▶ TEXTAUSZUG:

%%

In den darauffolgenden Jahren wurde der AHV-Lohnbeitrag wiederholt heraufgesetzt. Zwischen 1948 und 1975 stieg er von 4 Prozent auf 8,4 Prozent, und im Jahr 2020 wurde er schliesslich auf 8,7 Prozent angehoben.
Obwohl die Mehrheit der Bevölkerung bei einer kantonalen Ausgleichskasse versichert ist, verwalteten die Verbandsausgleichskassen im vergangenen Jahr 55 Prozent aller AHV-/IV-/EO-Beiträge, da bei ihnen viele Grossunternehmen angeschlossen sind. Weil die kantonalen Kassen eine wesentlich höhere Dossierzahl bearbeiten müssen als Verbandsausgleichskassen, fallen höhere Verwaltungskosten an. Zudem haben sie es mit verschiedenen Versichertenprofilen zu tun, während die Verbandsausgleichsklassen relativ einheitliche Versichertenprofile aufweisen.
Ausbau des Sozialstaats und der Kassen
Der ursprüngliche Zweck der Ausgleichskassen bestand darin, Leistungen zu entrichten (AHV und EO) und die AHV-Beiträge zu erheben. Sie wurden aber schon bald mit weiteren Aufgaben betraut. 1953 erhielten die kantonalen Ausgleichskassen den Auftrag, die Familienzulagen in der Landwirtschaft (FL) zu entrichten. 1960 trat das Bundesgesetz über die Invalidenversicherung (IVG) in Kraft. Die Ausgleichskassen übernahmen dabei die Erhebung der zusätzlichen Lohnbeiträge zur Finanzierung der von ihnen ausbezahlten IV-Renten (+0,4 %). Im gleichen Jahr wurde für die EO ein Lohnbeitrag eingeführt, da die seit 1948 verwendeten Reserven aufgebraucht waren.
Im Jahr 1966 wurden die Ergänzungsleistungen (EL) eingeführt. Sie waren zunächst als existenzsichernde Übergangslösung gedacht, deren Aufgabe später von der AHV und der IV übernommen werden sollte. Die meisten Kantone übertrugen die Verwaltung der EL an ihre kantonalen Ausgleichskassen. Seit 2010 sind die EL ein fester Bestandteil der sozialen Sicherheit in der Schweiz.
Anfang der 1970er-Jahre lösten der Ölschock und die Aufhebung der Goldbindung des Dollars eine Wirtschaftskrise aus. Im Jahr 1977 führte der Bund daher die Arbeitslosenversicherung (ALV) ein. Die Erhebung der zur Finanzierung der Versicherung nötigen Lohnbeiträge (0,8 %) oblag den Ausgleichskassen, die Ausrichtung der Leistungen hingegen den Arbeitslosenkassen.
Im Jahr 2005 wurde die EO um die Mutterschaftsentschädigung, im Jahr 2021 um die Vaterschaftsentschädigung sowie die Betreuungsentschädigung und schliesslich im Jahr 2023 um die Adoptionsentschädigung erweitert.

%%

Auszüge aus einem räumlichen Datensatz:

%%

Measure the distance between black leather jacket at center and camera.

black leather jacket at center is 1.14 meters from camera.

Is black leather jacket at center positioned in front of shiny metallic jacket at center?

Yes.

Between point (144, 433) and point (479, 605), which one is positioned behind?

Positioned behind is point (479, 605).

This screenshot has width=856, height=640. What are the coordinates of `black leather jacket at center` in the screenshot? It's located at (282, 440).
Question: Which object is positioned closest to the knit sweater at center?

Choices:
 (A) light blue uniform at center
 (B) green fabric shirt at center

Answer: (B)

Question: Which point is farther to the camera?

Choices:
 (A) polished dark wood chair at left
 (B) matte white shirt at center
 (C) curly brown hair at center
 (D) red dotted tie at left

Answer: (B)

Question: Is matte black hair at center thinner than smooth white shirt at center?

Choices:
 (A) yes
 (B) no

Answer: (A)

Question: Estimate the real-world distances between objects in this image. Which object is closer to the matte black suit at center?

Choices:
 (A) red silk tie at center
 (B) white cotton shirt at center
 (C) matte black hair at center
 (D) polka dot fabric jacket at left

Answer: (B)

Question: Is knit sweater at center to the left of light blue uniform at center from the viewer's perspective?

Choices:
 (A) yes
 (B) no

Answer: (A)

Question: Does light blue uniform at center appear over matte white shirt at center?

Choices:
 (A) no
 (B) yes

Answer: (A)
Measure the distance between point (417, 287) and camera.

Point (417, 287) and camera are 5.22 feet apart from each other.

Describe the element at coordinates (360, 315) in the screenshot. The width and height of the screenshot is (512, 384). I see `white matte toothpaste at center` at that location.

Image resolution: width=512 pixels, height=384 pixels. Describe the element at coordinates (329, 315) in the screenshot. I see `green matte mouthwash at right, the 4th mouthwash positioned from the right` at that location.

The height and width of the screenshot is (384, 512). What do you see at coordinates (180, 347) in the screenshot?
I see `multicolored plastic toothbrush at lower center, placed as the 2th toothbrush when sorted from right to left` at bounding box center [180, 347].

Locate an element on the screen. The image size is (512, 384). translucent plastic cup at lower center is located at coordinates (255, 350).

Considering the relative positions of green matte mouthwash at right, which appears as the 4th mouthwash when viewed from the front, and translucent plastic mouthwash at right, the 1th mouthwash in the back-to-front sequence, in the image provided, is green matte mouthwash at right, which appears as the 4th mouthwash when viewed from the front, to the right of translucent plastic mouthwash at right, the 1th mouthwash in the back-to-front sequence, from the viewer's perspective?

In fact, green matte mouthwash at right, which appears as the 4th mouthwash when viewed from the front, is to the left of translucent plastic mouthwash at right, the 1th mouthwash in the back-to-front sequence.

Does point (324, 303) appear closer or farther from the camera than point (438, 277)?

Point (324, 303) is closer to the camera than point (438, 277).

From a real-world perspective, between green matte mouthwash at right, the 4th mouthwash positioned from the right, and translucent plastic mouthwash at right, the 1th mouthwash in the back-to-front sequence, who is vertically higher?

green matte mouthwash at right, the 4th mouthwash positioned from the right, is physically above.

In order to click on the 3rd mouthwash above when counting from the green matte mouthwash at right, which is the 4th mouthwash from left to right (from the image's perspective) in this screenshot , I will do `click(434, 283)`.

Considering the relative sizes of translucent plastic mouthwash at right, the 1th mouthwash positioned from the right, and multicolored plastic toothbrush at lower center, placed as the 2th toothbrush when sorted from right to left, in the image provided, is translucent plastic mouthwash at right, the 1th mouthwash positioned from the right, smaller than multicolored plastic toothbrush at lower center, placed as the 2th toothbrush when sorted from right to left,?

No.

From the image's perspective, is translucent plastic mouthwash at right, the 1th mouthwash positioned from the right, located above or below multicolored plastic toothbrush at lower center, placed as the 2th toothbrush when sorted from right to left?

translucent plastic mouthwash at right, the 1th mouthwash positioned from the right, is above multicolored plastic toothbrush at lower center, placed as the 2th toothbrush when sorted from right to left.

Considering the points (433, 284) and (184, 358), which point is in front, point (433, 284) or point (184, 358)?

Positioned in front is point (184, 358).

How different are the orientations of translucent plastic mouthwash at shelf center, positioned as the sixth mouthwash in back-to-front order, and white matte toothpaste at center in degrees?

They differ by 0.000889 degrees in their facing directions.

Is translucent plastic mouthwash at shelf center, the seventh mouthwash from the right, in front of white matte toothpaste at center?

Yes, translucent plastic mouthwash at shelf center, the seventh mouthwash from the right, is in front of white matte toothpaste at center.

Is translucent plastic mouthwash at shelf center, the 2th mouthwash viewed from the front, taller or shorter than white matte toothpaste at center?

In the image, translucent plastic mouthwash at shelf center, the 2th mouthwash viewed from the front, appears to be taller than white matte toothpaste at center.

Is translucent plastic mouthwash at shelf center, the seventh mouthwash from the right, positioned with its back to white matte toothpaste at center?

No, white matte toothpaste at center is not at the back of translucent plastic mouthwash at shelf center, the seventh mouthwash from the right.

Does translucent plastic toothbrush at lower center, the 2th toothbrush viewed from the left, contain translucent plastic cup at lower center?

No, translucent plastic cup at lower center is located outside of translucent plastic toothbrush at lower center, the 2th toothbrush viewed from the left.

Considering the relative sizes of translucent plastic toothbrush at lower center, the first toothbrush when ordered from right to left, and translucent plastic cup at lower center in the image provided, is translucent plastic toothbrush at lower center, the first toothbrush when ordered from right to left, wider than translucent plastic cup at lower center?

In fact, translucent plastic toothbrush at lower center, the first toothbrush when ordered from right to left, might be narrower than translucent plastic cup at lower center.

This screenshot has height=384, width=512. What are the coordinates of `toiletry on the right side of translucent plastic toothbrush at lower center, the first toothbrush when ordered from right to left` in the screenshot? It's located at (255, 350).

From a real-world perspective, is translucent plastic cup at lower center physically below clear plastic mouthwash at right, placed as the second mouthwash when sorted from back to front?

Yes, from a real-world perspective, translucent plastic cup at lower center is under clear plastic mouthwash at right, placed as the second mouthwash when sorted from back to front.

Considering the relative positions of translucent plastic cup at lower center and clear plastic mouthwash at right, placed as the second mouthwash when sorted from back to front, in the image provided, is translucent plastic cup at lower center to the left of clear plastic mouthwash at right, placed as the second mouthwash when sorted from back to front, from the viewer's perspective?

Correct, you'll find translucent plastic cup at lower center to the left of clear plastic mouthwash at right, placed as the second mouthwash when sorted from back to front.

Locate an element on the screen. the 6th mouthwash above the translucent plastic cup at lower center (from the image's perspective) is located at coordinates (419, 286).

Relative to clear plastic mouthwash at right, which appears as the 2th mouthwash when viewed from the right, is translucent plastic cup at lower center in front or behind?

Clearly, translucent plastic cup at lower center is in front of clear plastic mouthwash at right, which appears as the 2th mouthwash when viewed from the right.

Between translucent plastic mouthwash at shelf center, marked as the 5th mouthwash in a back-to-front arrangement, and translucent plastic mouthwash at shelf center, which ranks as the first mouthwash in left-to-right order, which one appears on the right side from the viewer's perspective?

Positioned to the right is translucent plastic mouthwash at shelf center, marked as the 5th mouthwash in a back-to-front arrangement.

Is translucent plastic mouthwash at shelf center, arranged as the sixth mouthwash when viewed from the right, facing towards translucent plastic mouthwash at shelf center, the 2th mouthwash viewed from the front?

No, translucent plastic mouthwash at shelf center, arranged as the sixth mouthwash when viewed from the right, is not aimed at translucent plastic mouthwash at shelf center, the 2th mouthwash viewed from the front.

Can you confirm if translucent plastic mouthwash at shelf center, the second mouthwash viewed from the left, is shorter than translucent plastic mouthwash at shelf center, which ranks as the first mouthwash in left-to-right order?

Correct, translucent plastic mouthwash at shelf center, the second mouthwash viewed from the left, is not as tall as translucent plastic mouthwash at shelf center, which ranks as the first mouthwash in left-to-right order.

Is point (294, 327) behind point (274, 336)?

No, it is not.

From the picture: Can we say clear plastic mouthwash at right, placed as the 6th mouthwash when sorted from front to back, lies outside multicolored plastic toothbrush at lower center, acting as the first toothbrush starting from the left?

%%

▶ SCHRIFTLICHE AUFGABE 1:
In welchem Jahr führte der Bund laut dem Text über die Ausgleichskassen die Arbeitslosenversicherung ein?
▶ SCHRIFTLICHE AUFGABE 2:
Schreiben Sie den Text über die Ausgleichskassen und die AHV weiter.
Die Datensätze spielen hierbei keine Rolle.

▶ ENDERGEBNIS 1:
Im Jahr 1977.

▶ ENDERGEBNIS 2:
Die Ausgleichskassen erledigen ihre Aufgaben zentral, aber mit einem separaten Fonds für jeden Versicherungszweig (AHV, IV, EO). Diese Zentralisierung hat praktische Gründe: Dadurch muss der Arbeitgeber seine Lohnmasse nur einmal und nicht für jede Sozialversicherung separat melden.
Nebst konjunkturellen Einflüssen prägten auch gesellschaftliche Entwicklungen die Beitragssätze: Während 1948 lediglich 4 Lohnprozente erhoben wurden, sind es heute für die gesamte erste Säule 12,8 Prozent. Neben der Erhöhung der AHV-Beiträge von 4 Prozent auf 8,7 Prozent nahmen auch die Beitragssätze für die anderen Sozialwerke mehr oder weniger stark zu.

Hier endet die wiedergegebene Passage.